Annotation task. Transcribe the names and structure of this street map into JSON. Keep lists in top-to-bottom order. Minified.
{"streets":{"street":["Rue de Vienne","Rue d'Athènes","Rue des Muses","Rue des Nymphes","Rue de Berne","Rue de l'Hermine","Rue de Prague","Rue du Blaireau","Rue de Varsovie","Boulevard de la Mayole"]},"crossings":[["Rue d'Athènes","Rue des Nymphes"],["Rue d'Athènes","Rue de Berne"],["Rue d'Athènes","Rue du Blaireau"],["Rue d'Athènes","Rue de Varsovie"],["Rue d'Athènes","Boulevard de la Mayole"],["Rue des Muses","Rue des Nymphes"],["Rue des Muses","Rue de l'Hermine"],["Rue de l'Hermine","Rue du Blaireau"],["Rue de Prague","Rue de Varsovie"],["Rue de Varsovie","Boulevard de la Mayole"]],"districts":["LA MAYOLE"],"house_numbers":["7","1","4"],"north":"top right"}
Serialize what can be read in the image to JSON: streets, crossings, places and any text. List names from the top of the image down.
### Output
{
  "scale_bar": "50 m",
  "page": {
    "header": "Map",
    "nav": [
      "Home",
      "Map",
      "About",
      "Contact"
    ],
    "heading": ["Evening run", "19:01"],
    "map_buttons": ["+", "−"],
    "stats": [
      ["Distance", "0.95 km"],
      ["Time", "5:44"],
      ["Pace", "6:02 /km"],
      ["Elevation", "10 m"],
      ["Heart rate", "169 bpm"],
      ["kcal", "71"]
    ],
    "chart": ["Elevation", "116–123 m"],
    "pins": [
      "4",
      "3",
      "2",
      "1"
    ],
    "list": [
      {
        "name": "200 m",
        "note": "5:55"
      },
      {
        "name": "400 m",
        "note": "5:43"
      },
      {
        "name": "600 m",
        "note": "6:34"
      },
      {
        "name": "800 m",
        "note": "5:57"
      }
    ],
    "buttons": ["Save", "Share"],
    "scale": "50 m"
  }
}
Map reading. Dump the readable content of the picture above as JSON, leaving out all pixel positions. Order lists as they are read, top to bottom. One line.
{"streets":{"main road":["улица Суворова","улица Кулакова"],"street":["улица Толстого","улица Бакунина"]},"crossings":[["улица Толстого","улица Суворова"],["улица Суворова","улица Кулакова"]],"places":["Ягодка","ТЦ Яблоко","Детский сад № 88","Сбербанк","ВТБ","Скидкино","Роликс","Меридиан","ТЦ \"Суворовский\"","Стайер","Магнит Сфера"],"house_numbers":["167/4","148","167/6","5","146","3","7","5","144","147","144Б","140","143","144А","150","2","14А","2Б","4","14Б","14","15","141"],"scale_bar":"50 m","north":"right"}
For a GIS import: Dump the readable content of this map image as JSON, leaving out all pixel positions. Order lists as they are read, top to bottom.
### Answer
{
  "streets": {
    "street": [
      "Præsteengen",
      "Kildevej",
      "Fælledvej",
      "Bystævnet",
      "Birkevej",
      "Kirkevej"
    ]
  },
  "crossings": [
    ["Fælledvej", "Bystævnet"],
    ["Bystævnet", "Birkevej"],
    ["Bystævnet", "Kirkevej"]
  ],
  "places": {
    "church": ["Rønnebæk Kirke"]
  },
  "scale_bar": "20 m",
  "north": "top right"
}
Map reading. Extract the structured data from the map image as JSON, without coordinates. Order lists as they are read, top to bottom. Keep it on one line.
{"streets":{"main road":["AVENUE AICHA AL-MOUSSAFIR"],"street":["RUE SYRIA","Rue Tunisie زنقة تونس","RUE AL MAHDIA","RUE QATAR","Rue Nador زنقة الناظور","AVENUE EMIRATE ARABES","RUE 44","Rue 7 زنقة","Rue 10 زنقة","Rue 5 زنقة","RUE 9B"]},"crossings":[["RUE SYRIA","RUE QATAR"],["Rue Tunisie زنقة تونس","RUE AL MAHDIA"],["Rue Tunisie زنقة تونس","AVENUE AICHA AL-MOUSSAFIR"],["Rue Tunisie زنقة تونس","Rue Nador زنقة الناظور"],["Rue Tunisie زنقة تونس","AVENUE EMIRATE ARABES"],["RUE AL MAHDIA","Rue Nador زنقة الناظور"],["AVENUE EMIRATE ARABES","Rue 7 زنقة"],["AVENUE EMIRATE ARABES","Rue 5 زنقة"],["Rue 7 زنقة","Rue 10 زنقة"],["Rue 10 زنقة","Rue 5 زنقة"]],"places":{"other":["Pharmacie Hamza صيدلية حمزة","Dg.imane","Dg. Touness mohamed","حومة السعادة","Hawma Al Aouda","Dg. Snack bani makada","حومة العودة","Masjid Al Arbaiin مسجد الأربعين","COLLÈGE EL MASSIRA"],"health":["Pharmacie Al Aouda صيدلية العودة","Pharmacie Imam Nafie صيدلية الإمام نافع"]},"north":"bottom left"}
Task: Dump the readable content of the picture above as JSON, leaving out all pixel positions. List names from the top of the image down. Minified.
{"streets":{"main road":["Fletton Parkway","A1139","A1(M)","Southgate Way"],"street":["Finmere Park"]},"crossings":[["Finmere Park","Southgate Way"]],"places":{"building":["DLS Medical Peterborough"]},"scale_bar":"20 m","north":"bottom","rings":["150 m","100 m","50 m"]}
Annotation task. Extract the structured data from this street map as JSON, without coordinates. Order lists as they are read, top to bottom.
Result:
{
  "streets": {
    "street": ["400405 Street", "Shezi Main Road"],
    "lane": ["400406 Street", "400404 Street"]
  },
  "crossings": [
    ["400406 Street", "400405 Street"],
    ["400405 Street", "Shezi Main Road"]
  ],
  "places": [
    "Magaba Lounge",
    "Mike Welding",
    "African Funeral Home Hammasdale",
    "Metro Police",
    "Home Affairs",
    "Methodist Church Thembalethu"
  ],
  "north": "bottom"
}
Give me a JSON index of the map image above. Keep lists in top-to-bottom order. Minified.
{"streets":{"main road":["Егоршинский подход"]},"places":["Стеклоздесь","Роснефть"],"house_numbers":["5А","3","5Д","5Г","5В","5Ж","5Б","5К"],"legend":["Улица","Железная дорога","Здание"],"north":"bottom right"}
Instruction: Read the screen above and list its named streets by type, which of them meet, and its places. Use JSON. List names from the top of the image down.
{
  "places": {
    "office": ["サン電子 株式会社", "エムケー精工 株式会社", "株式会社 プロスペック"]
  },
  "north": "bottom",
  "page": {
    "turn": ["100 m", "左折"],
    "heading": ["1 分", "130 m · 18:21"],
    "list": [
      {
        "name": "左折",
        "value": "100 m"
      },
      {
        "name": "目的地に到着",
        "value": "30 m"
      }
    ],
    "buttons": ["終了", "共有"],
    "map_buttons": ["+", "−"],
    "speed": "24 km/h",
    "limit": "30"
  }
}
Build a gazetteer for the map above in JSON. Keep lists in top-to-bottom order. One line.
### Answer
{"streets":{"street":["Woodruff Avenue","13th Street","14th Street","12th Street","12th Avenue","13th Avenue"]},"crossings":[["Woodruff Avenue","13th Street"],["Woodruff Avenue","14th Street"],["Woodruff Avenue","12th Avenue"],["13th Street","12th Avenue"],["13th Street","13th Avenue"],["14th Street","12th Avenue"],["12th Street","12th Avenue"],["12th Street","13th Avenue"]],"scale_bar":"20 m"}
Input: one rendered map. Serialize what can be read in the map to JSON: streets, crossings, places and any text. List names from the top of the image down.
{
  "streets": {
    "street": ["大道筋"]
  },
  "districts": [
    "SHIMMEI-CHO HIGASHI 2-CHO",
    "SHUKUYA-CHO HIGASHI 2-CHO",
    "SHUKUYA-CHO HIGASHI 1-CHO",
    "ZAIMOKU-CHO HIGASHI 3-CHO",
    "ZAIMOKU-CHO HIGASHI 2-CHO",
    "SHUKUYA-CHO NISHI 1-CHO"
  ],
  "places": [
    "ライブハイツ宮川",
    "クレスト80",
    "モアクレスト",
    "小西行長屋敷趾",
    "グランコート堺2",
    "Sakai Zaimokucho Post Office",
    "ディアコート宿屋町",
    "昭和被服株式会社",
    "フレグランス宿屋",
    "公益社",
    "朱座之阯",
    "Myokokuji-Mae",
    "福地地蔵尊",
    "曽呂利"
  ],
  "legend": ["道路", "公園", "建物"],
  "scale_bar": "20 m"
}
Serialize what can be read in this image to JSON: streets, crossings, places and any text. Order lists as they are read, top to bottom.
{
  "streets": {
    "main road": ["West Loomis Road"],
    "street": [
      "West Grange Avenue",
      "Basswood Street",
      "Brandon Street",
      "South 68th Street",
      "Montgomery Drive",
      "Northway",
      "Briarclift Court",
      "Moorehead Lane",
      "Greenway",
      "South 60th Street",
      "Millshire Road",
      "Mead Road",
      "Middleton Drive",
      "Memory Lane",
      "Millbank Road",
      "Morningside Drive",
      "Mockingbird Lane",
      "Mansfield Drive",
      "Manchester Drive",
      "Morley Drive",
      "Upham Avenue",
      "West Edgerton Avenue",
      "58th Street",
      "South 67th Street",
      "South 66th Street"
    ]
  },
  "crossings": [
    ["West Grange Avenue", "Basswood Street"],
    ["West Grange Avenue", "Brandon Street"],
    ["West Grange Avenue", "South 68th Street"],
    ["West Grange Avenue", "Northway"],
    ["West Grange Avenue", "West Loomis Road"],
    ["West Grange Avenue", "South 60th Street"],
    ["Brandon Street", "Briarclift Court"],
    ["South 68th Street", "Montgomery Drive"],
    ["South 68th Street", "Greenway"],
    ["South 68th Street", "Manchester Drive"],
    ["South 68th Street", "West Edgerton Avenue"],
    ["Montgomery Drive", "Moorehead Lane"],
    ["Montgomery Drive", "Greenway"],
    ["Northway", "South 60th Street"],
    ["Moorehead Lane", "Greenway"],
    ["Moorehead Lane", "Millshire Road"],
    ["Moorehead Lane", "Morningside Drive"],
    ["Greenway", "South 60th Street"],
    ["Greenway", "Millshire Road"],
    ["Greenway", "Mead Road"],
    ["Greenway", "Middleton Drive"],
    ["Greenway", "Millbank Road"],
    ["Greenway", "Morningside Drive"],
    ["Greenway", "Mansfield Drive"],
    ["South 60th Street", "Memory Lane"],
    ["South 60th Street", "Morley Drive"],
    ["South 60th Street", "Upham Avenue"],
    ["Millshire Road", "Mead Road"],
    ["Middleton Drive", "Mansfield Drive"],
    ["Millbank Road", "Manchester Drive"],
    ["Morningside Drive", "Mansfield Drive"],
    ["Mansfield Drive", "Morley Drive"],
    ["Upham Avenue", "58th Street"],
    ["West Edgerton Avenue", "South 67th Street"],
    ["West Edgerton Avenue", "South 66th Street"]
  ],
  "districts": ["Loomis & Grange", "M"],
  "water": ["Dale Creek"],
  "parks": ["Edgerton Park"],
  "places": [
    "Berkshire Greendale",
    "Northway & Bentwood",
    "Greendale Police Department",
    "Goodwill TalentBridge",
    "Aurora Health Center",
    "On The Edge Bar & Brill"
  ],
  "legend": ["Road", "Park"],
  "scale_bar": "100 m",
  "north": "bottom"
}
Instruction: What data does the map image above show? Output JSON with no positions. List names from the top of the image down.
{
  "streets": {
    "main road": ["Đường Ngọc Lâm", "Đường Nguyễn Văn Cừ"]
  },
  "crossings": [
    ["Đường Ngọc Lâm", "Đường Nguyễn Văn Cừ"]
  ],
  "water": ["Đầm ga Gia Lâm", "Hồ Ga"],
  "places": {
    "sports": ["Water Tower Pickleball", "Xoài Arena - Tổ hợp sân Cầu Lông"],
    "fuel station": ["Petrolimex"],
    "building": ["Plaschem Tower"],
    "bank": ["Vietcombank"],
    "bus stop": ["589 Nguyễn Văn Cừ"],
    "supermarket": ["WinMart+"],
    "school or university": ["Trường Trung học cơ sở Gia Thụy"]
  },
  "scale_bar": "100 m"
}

EXERCISE DESCRIPTION. From the opening line of the data above through the line that contains "Serialize what can be read in the image", please print each line as it stands and only those lines.

OUTPUT FOR THIS EXERCISE.
Annotation task. Transcribe the names and structure of this street map into JSON. Keep lists in top-to-bottom order. Minified.
{"streets":{"street":["Rue de Vienne","Rue d'Athènes","Rue des Muses","Rue des Nymphes","Rue de Berne","Rue de l'Hermine","Rue de Prague","Rue du Blaireau","Rue de Varsovie","Boulevard de la Mayole"]},"crossings":[["Rue d'Athènes","Rue des Nymphes"],["Rue d'Athènes","Rue de Berne"],["Rue d'Athènes","Rue du Blaireau"],["Rue d'Athènes","Rue de Varsovie"],["Rue d'Athènes","Boulevard de la Mayole"],["Rue des Muses","Rue des Nymphes"],["Rue des Muses","Rue de l'Hermine"],["Rue de l'Hermine","Rue du Blaireau"],["Rue de Prague","Rue de Varsovie"],["Rue de Varsovie","Boulevard de la Mayole"]],"districts":["LA MAYOLE"],"house_numbers":["7","1","4"],"north":"top right"}
Serialize what can be read in the image to JSON: streets, crossings, places and any text. List names from the top of the image down.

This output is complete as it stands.